┌─ Document excerpt

AUDIT COMMITTEE REPORT
The Audit Committee oversees the Company’s financial reporting process on behalf of the Board.  Management has the primary responsibility for the financial statements and the reporting process including the systems of internal controls.  Management represented to the Audit Committee the Company’s consolidated financial statements were prepared in conformity with accounting principles generally accepted in the United States and the SEC disclosure requirements.  In fulfilling its oversight responsibilities, the Audit Committee reviewed the audited financial statements in the 2010 Annual Report on Form 10-K with management including a discussion of the quality, not just the acceptability, of the accounting principles, the reasonableness of significant judgments, and the clarity of disclosures in the financial statements.
The Audit Committee reviewed with the independent auditors, who are responsible for expressing an opinion on the conformity of those audited financial statements with accounting principles generally accepted in the United States, their judgments as to the quality, not just the acceptability, of the Company’s accounting principles and such other matters as are required to be discussed with the Committee in accordance with the standards of the Public Company Accounting Oversight Board (United States).  The Audit Committee has received from the independent auditors written disclosures pursuant to Statement on Auditing Standards No. 61, Communication with Audit Committees, and has discussed those matters with the independent auditors.  The Audit Committee has also received the written disclosure and the letter from the independent auditors required by applicable requirements of the Public Company Accounting Oversight Board regarding the independent auditors’ communications with the Audit Committee concerning independence, and has discussed with the independent auditors their independence.

└─

▶ _Brief 1_:
Rewrite the stored entries from the line containing "Yes, it is behind green leafy tree at center." through the line containing "(B) paperback book", inclusive, as a numbered list, skipping blank lines.

┌─ Input data

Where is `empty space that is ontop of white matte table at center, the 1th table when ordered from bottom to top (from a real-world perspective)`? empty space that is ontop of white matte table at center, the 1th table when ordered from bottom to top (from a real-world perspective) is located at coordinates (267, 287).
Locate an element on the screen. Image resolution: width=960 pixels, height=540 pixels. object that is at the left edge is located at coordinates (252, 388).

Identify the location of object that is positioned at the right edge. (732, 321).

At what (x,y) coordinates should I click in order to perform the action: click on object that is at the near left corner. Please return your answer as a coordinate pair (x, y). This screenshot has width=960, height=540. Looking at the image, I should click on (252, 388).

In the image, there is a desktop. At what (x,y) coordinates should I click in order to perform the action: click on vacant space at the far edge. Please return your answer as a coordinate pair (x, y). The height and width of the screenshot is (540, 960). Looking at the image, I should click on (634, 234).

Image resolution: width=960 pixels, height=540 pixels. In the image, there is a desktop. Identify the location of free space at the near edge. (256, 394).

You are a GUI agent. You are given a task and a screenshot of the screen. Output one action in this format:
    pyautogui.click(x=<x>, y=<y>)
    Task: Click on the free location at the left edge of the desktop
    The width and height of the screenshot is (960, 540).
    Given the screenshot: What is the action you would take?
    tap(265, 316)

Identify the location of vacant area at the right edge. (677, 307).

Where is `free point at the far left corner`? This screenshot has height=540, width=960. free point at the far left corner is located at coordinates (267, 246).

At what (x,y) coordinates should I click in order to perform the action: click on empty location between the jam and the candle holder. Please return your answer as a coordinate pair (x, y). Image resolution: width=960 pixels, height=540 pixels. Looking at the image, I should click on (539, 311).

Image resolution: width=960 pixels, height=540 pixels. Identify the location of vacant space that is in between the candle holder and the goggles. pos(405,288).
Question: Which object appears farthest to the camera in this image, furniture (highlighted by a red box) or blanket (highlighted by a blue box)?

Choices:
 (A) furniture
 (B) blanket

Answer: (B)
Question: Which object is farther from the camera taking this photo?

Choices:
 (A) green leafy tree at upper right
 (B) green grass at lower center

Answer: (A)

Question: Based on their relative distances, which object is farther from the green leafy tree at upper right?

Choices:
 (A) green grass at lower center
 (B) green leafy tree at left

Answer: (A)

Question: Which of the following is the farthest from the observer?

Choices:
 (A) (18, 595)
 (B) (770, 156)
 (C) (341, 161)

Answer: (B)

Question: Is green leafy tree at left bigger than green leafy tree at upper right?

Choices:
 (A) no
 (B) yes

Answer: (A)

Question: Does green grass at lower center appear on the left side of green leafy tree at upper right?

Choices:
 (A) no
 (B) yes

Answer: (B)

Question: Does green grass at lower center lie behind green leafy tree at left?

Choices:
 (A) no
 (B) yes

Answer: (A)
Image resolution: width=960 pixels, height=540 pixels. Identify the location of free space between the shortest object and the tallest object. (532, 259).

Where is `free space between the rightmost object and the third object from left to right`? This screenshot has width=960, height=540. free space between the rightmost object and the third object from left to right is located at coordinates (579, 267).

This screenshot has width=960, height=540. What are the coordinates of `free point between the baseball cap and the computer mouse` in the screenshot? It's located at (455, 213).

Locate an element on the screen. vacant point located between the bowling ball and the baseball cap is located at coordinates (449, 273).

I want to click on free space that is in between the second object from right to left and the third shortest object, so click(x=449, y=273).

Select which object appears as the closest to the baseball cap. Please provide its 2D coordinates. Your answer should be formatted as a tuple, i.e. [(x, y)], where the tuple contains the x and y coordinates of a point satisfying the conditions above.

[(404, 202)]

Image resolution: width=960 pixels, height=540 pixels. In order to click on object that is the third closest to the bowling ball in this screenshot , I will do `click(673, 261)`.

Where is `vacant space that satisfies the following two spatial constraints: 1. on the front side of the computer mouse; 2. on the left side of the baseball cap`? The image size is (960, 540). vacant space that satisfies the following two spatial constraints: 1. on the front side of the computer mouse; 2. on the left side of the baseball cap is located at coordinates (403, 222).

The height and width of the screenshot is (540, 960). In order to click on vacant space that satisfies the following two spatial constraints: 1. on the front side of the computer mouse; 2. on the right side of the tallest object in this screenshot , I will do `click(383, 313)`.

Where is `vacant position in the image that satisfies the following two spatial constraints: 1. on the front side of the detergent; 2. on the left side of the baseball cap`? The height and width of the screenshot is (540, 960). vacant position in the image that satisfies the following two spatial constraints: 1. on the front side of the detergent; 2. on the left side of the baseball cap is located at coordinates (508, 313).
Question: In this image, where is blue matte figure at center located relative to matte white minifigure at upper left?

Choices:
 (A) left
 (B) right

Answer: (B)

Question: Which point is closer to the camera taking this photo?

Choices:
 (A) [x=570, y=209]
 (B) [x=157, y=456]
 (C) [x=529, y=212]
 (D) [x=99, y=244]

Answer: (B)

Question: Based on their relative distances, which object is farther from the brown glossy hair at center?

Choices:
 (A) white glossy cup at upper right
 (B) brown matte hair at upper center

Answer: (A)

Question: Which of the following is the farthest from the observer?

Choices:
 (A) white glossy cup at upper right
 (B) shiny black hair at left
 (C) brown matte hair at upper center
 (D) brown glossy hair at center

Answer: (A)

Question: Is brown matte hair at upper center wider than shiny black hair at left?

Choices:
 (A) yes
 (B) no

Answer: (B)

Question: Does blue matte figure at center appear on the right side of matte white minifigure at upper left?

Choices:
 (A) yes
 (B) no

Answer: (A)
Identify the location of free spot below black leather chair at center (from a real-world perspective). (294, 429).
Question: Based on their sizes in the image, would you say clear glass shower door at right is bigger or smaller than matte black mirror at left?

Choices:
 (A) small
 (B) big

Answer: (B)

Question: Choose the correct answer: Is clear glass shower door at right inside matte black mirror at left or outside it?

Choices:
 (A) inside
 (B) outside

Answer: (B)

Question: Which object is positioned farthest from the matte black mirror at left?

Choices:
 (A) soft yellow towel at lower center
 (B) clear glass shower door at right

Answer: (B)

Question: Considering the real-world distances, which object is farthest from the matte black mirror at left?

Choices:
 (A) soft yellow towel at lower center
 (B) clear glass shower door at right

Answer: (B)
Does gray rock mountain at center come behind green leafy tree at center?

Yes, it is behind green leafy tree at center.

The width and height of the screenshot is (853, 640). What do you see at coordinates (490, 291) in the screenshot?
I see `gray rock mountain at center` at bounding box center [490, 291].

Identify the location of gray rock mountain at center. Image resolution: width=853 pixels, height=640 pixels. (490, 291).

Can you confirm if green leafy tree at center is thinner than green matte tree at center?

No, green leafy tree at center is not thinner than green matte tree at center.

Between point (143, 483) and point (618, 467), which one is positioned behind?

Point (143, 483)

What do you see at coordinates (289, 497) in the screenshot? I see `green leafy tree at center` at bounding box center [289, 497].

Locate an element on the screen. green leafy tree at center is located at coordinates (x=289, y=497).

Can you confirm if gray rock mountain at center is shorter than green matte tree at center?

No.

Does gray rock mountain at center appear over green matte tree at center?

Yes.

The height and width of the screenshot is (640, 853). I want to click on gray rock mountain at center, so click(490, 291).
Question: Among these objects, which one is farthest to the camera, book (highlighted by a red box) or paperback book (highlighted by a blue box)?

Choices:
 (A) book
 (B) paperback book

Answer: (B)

└─

▶ _Brief 2_:
Summarize the audit committee report in two sentences.

▶ _Expected output 1_:
1. Yes, it is behind green leafy tree at center.
2. The width and height of the screenshot is (853, 640). What do you see at coordinates (490, 291) in the screenshot?
3. I see `gray rock mountain at center` at bounding box center [490, 291].
4. Identify the location of gray rock mountain at center. Image resolution: width=853 pixels, height=640 pixels. (490, 291).
5. Can you confirm if green leafy tree at center is thinner than green matte tree at center?
6. No, green leafy tree at center is not thinner than green matte tree at center.
7. Between point (143, 483) and point (618, 467), which one is positioned behind?
8. Point (143, 483)
9. What do you see at coordinates (289, 497) in the screenshot? I see `green leafy tree at center` at bounding box center [289, 497].
10. Locate an element on the screen. green leafy tree at center is located at coordinates (x=289, y=497).
11. Can you confirm if gray rock mountain at center is shorter than green matte tree at center?
12. No.
13. Does gray rock mountain at center appear over green matte tree at center?
14. Yes.
15. The height and width of the screenshot is (640, 853). I want to click on gray rock mountain at center, so click(490, 291).
16. Question: Among these objects, which one is farthest to the camera, book (highlighted by a red box) or paperback book (highlighted by a blue box)?
17. Choices:
18.  (A) book
19.  (B) paperback book

▶ _Expected output 2_:
The Audit Committee oversees the Company's financial reporting process on behalf of the Board, while management has primary responsibility for the financial statements, the reporting process and internal controls. The Committee reviewed the audited financial statements in the 2010 Annual Report on Form 10-K with management, and it discussed with the independent auditors the quality of the Company's accounting principles, other required matters and the auditors' independence.